Description
Summary
When using PySpark through Livy on Zeppelin or Jupyter Notebook, or Linux curl, For the 1st time, it could print out the log to stdout or stderr. But for the 2nd time and afterwards, it will show the error stack: ValueError: I/O operation on closed file
If we use PySpark CLI on the master node, it works well, you could check the attachment: Works_on_PySpark_CLI.png
Reproduce Step
In Zeppelin using Livy as interpreter
%pyspark import sys import logging; // OUTPUT Spark Application Id: application_1591899500515_0002
When the 1st time, we try to print log to stdout or stderr, it works well.
%pyspark logger = logging.getLogger("log_example") logger.setLevel(logging.ERROR) ch = logging.StreamHandler(sys.stderr) ch.setLevel(logging.ERROR) logger.addHandler(ch) logger.error("test error!") // OUTPUT is expected test error!
When we try to print log to stdout or stderr 2nd time and afterwards, it will show the error stack.

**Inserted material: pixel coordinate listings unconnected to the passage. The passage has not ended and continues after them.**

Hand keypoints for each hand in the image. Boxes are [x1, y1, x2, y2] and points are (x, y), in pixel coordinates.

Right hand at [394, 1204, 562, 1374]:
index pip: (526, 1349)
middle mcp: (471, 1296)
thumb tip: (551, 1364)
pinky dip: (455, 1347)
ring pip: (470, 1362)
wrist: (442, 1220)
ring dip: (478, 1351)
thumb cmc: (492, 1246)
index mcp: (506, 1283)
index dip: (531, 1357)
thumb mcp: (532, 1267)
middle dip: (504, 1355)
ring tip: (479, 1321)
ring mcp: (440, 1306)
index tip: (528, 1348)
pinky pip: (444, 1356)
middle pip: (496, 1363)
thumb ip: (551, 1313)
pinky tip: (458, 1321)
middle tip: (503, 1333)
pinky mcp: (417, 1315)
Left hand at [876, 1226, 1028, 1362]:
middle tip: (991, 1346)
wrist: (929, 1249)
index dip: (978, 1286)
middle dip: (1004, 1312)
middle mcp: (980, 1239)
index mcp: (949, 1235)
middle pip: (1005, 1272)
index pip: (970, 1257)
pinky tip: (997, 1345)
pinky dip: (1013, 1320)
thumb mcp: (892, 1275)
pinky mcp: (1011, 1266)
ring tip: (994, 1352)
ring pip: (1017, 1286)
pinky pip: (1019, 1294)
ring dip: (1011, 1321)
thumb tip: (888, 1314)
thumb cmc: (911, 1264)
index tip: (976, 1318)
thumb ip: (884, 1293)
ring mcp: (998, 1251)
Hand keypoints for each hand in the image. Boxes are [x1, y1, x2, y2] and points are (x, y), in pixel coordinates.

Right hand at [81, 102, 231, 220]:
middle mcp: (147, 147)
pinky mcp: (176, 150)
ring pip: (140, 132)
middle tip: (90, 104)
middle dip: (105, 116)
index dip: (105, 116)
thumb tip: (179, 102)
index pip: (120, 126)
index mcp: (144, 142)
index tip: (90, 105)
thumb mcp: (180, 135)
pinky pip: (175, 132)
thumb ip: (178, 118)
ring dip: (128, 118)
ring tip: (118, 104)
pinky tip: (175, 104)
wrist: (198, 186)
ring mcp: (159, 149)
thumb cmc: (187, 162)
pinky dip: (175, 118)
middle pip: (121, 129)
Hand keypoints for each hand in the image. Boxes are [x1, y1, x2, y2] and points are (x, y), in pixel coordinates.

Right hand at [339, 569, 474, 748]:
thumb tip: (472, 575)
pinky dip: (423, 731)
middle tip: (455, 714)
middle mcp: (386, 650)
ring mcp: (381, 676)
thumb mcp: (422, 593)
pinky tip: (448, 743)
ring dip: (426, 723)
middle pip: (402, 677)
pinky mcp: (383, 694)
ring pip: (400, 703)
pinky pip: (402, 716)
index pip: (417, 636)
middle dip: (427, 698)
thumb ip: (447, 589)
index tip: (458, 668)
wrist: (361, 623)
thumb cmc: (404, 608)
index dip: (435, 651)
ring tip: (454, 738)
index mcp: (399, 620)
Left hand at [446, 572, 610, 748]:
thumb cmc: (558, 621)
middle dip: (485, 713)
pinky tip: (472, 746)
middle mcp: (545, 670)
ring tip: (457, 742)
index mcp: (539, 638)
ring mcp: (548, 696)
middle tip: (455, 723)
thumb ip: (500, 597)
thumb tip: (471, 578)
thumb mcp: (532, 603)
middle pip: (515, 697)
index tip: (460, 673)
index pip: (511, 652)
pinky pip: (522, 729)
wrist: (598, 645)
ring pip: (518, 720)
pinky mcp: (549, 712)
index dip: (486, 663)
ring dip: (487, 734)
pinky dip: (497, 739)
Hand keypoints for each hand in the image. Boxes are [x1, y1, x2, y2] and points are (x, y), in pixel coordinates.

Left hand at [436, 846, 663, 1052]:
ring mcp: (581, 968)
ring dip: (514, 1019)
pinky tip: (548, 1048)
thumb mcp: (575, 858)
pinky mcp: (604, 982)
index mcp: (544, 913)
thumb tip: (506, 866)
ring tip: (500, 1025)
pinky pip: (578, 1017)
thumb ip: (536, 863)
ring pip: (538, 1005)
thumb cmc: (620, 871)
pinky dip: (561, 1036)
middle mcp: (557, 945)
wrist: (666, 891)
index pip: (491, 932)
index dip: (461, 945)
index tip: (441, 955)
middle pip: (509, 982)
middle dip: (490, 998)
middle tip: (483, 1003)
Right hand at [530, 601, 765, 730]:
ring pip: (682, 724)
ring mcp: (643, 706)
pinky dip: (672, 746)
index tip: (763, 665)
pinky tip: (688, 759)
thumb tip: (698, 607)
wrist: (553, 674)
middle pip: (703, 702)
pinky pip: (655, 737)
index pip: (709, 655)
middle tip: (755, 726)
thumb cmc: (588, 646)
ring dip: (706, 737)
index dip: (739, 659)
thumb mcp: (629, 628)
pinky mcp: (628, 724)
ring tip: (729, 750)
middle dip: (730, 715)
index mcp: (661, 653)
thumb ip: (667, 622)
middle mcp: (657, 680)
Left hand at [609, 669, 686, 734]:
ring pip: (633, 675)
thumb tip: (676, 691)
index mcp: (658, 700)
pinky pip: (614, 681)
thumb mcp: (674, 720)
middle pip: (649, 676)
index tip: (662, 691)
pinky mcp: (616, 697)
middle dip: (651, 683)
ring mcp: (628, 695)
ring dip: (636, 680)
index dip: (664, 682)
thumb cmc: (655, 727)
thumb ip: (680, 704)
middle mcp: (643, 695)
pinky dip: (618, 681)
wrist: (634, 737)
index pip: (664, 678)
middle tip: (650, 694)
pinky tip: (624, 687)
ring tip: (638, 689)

%pyspark logger.error("test error again!") // OUTPUT showing error stack --- Logging error --- Traceback (most recent call last): File "/usr/lib64/python3.7/logging/__init__.py", line 1028, in emit stream.write(msg + self.terminator) File "/tmp/1262710270598062870", line 534, in write super(UnicodeDecodingStringIO, self).write(s) ValueError: I/O operation on closed file Call stack: File "/tmp/1262710270598062870", line 714, in <module> sys.exit(main()) File "/tmp/1262710270598062870", line 686, in main response = handler(content) File "/tmp/1262710270598062870", line 318, in execute_request result = node.execute() File "/tmp/1262710270598062870", line 229, in execute exec(code, global_dict) File "<stdin>", line 1, in <module> Message: 'test error again!'
For Jupyter notebook, or Linux curl command, they got the same error. You could check the attachments:
1. Zeppelin_use_Livy_bug.png
2. JupyterNotebook_use_Livy_bug.png
3. LinuxCurl_use_Livy_error.png